_Task brief_
Continue the article on unpaid livestock sales at Carmarthen market, starting after its last sentence.

The director of the company running Carmarthen livestock market has sought to reassure farmers after reports that some have not been paid for stock sold there up to eight weeks ago.

BJP Marts Ltd operates the out of town market on a site rented from Carmarthenshire County Council.

A market hasn’t been run at Carmarthen for many weeks and some farmers say they are owed money for animals traded there in July.

Pembrokeshire livestock farmer Peter Weeks says he is owed £4,289 after two cheques for the sale of store cattle and weaned suckler calves were returned by the bank.

Mr Weeks suggests he has made repeated attempts to contact the company’s director, Jonathan Morgan, about payment but the matter had yet to be resolved.

“I was assured there would be a bank transfer to cover the amounts on the cheques that bounced but that was eight weeks ago and I still haven’t been paid,’’ said Mr Weeks, who farms in Boncath and has been a customer at Carmarthen market for 20 years.

_Entries provided_
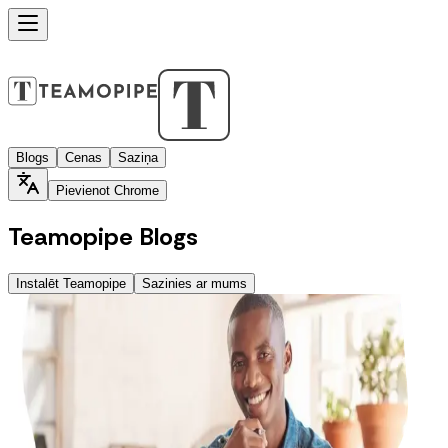
Blogs
Cenas
Saziņa
Pievienot Chrome
Teamopipe Blogs
Instalēt Teamopipe
Sazinies ar mums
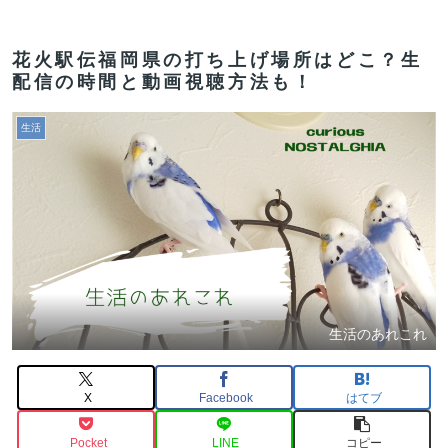
花火駅伝福岡県の打ち上げ場所はどこ？生
配信の時間と動画視聴方法も！
生活
生活のあれこれ
X
Facebook
はてブ
Pocket
LINE
コピー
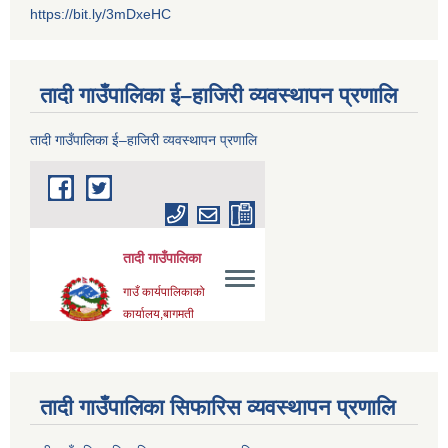
https://bit.ly/3mDxeHC
तादी गाउँपालिका ई–हाजिरी व्यवस्थापन प्रणालि
तादी गाउँपालिका ई–हाजिरी व्यवस्थापन प्रणालि
तादी गाउँपालिका सिफारिस व्यवस्थापन प्रणालि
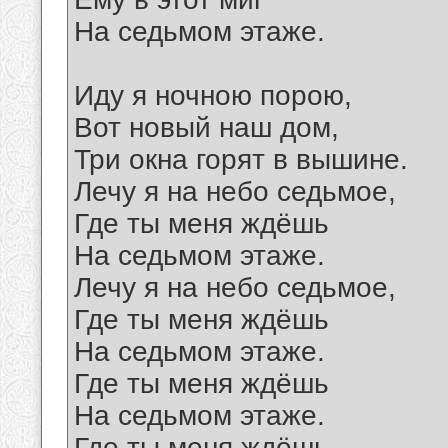
На седьмом этаже.
Иду я ночною порою,
Вот новый наш дом,
Три окна горят в вышине.
Лечу я на небо седьмое,
Где ты меня ждёшь
На седьмом этаже.
Лечу я на небо седьмое,
Где ты меня ждёшь
На седьмом этаже.
Где ты меня ждёшь
На седьмом этаже.
Где ты меня ждёшь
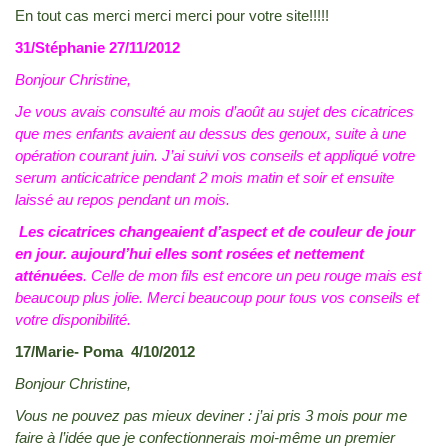
En tout cas merci merci merci pour votre site!!!!!
31/Stéphanie 27/11/2012
Bonjour Christine,
Je vous avais consulté au mois d’août au sujet des cicatrices
que mes enfants avaient au dessus des genoux, suite à une
opération courant juin. J’ai suivi vos conseils et appliqué votre
serum anticicatrice pendant 2 mois matin et soir et ensuite
laissé au repos pendant un mois.
Les cicatrices changeaient d’aspect et de couleur de jour
en jour. aujourd’hui elles sont rosées et nettement
atténuées
. Celle de mon fils est encore un peu rouge mais est
beaucoup plus jolie. Merci beaucoup pour tous vos conseils et
votre disponibilité.
17/Marie- Poma 4/10/2012
Bonjour Christine,
Vous ne pouvez pas mieux deviner : j’ai pris 3 mois pour me
faire à l’idée que je confectionnerais moi-même un premier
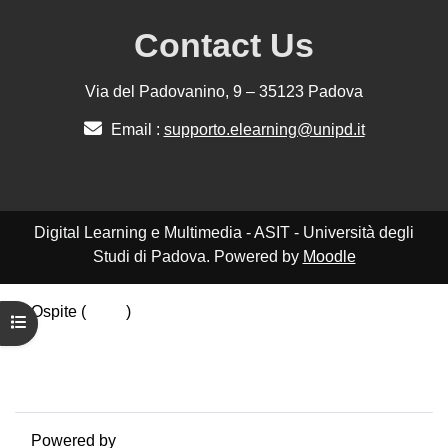
Contact Us
Via del Padovanino, 9 – 35123 Padova
Email :
supporto.elearning@unipd.it
Digital Learning e Multimedia - ASIT - Università degli
Studi di Padova. Powered by
Moodle
Ospite (
Login
)
Apri indice del corso
Politiche
Ottieni l'app mobile
Passa al tema standard
Powered by
Moodle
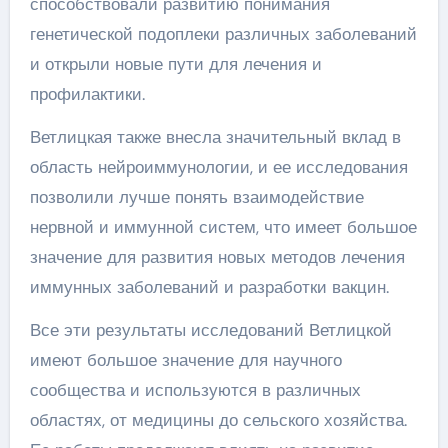
способствовали развитию понимания
генетической подоплеки различных заболеваний
и открыли новые пути для лечения и
профилактики.
Ветлицкая также внесла значительный вклад в
область нейроиммунологии, и ее исследования
позволили лучше понять взаимодействие
нервной и иммунной систем, что имеет большое
значение для развития новых методов лечения
иммунных заболеваний и разработки вакцин.
Все эти результаты исследований Ветлицкой
имеют большое значение для научного
сообщества и используются в различных
областях, от медицины до сельского хозяйства.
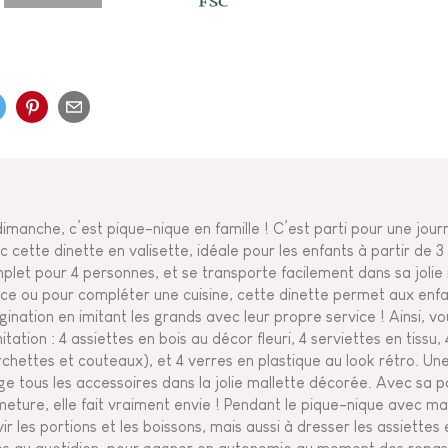
dimanche, c’est pique-nique en famille ! C’est parti pour une jour
c cette dinette en valisette, idéale pour les enfants à partir de 3 
plet pour 4 personnes, et se transporte facilement dans sa jolie 
ce ou pour compléter une cuisine, cette dinette permet aux enfa
gination en imitant les grands avec leur propre service ! Ainsi, v
itation : 4 assiettes en bois au décor fleuri, 4 serviettes en tissu,
rchettes et couteaux), et 4 verres en plastique au look rétro. Une
ge tous les accessoires dans la jolie mallette décorée. Avec sa 
meture, elle fait vraiment envie ! Pendant le pique-nique avec ma
vir les portions et les boissons, mais aussi à dresser les assiette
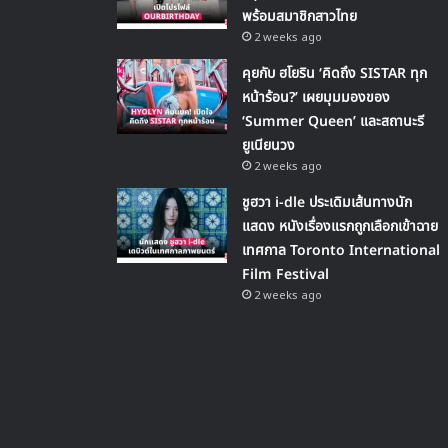
พร้อมสมาชิกสาวไทย
2 weeks ago
คุยกับ ฮโยริน ‘คิดถึง SISTAR ทุก
หน้าร้อน?’ เผยมุมมองของ
‘Summer Queen’ และสถานะรี
ยูเนียนวง
2 weeks ago
ชูฮวา i-dle ประเดิมเส้นทางนัก
แสดง หนังเรื่องแรกถูกเลือกเข้าฉาย
เทศกาล Toronto International
Film Festival
2 weeks ago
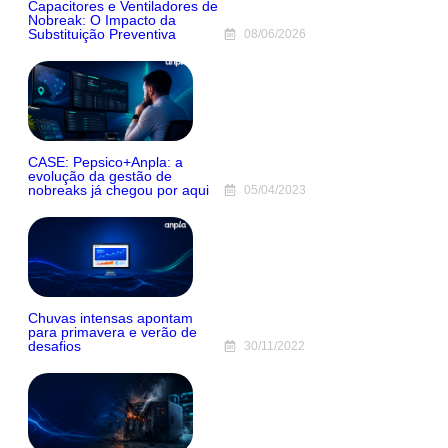
Capacitores e Ventiladores de
Nobreak: O Impacto da
Substituição Preventiva
08/06/2026
CASE: Pepsico+Anpla: a
evolução da gestão de
nobreaks já chegou por aqui
05/04/2023
Chuvas intensas apontam
para primavera e verão de
desafios
30/11/2022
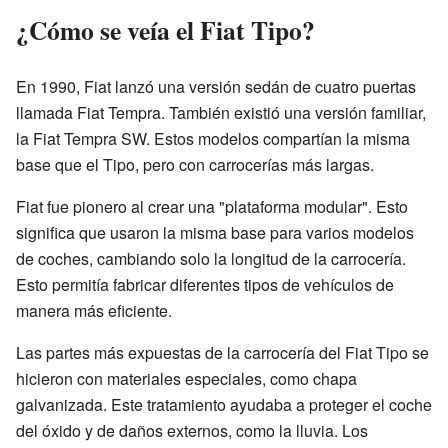
¿Cómo se veía el Fiat Tipo?
En 1990, Fiat lanzó una versión sedán de cuatro puertas
llamada Fiat Tempra. También existió una versión familiar,
la Fiat Tempra SW. Estos modelos compartían la misma
base que el Tipo, pero con carrocerías más largas.
Fiat fue pionero al crear una "plataforma modular". Esto
significa que usaron la misma base para varios modelos
de coches, cambiando solo la longitud de la carrocería.
Esto permitía fabricar diferentes tipos de vehículos de
manera más eficiente.
Las partes más expuestas de la carrocería del Fiat Tipo se
hicieron con materiales especiales, como chapa
galvanizada. Este tratamiento ayudaba a proteger el coche
del óxido y de daños externos, como la lluvia. Los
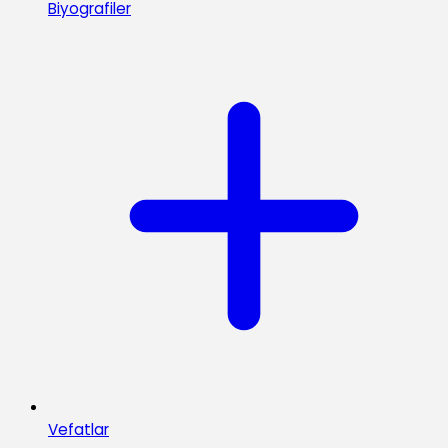
Biyografiler
Vefatlar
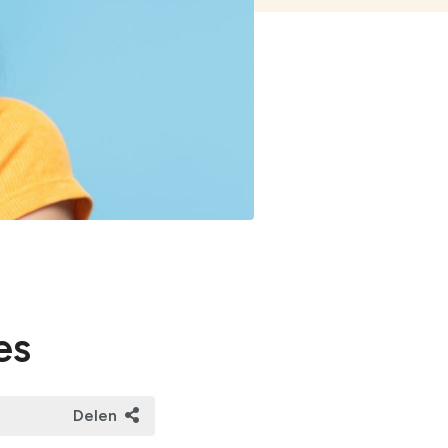
ng op rampen
orlogsrecht
es
Delen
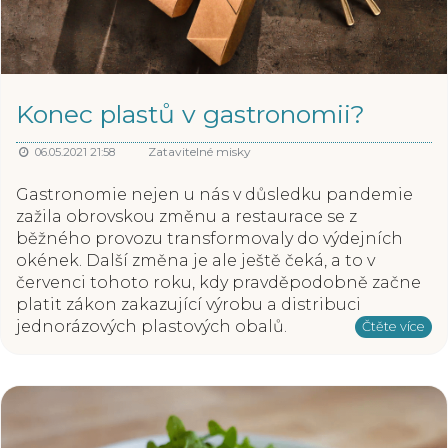
Konec plastů v gastronomii?
Zatavitelné misky
06.05.2021 21:58
Gastronomie nejen u nás v důsledku pandemie
zažila obrovskou změnu a restaurace se z
běžného provozu transformovaly do výdejních
okének. Další změna je ale ještě čeká, a to v
červenci tohoto roku, kdy pravděpodobně začne
platit zákon zakazující výrobu a distribuci
jednorázových plastových obalů.
Čtěte více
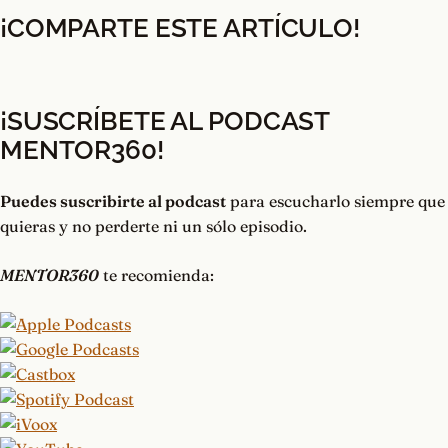
¡COMPARTE ESTE ARTÍCULO!
¡SUSCRÍBETE AL PODCAST
MENTOR360
!
Puedes suscribirte al podcast
para escucharlo siempre que
quieras y no perderte ni un sólo episodio.
MENTOR360
te recomienda:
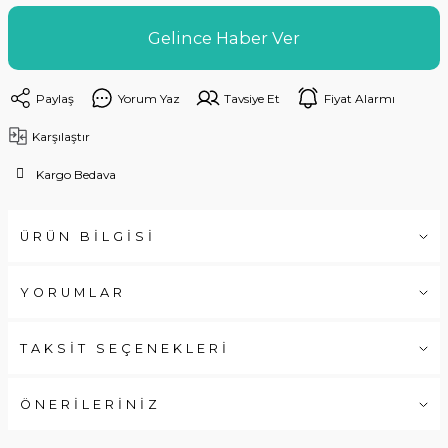
Gelince Haber Ver
Paylaş
Yorum Yaz
Tavsiye Et
Fiyat Alarmı
Karşılaştır
Kargo Bedava
ÜRÜN BİLGİSİ
YORUMLAR
TAKSİT SEÇENEKLERİ
ÖNERİLERİNİZ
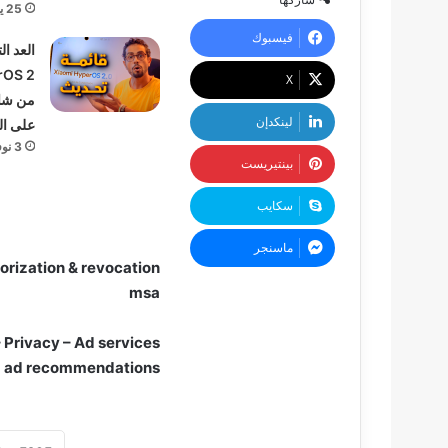
25 يوليو، 2025
فيسبوك
العد ال
‫X
من شا
لينكدإن
على ال
3 نوفمبر، 2024
بينتيريست
سكايب
ماسنجر
msa
d ad recommendations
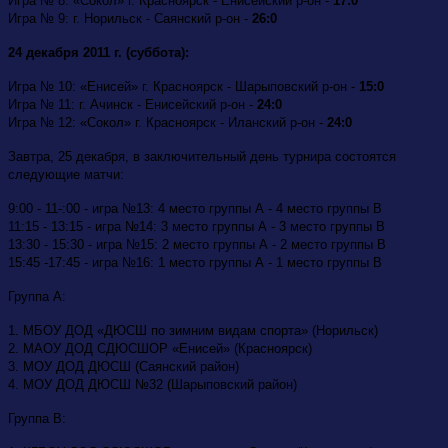
Игра № 8: «Сокол» г. Красноярск - Енисейский р-он -
17:0
Игра № 9: г. Норильск - Саянский р-он -
26:0
24 декабря 2011 г. (суббота):
Игра № 10: «Енисей» г. Красноярск - Шарыповский р-он -
15:0
Игра № 11: г. Ачинск - Енисейский р-он -
24:0
Игра № 12: «Сокол» г. Красноярск - Иланский р-он -
24:0
Завтра, 25 декабря, в заключительный день турнира состоятся
следующие матчи:
9:00 - 11-:00 - игра №13: 4 место группы А - 4 место группы В
11:15 - 13:15 - игра №14: 3 место группы А - 3 место группы В
13:30 - 15:30 - игра №15: 2 место группы А - 2 место группы В
15:45 -17:45 - игра №16: 1 место группы А - 1 место группы В
Группа А:
1. МБОУ ДОД «ДЮСШ по зимним видам спорта» (Норильск)
2. МАОУ ДОД СДЮСШОР «Енисей» (Красноярск)
3. МОУ ДОД ДЮСШ (Саянский район)
4. МОУ ДОД ДЮСШ №32 (Шарыповский район)
Группа В:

_Written answer_
The last advertised sale at Carmarthen was on July 3 when a monthly sale of breeding cattle, organic cattle, stock bulls and weaned calves was held.

According to Mr Morgan, he is currently in the process of restructuring the business with support from a private investor following the resignation of his co-director, Iwan Jones, earlier this year.

He insists that he had visited most of farmers who had not been paid, to explain the situation.

“I am endeavouring through the restructure to ensure they are paid as soon as possible,’’ he says.

The restructure would allow him to “take the business forward’’, he adds.

Mr Morgan suggests that the lease on the site had expired and that he was in the process of “resolving that’’ with the local authority.

“It has been a challenge, these are very big premises with onerous overheads and that is why we needed someone (private investor) on board.’’

He says he plans to get the market up and running again “as soon as possible’’.

“It doesn’t benefit anyone to have the market closed for a lengthy period, Covid has played a part in that, it has not been easy,’’.

In March 2020, a notice appeared in the Official Public Record, The Gazette, stating that the Registrar of Companies was giving notice that Bob Jones, Prytherch and Co Marts Ltd would be struck off the register and dissolved.

But the following month another notice appeared stating that the striking off action had been discontinued.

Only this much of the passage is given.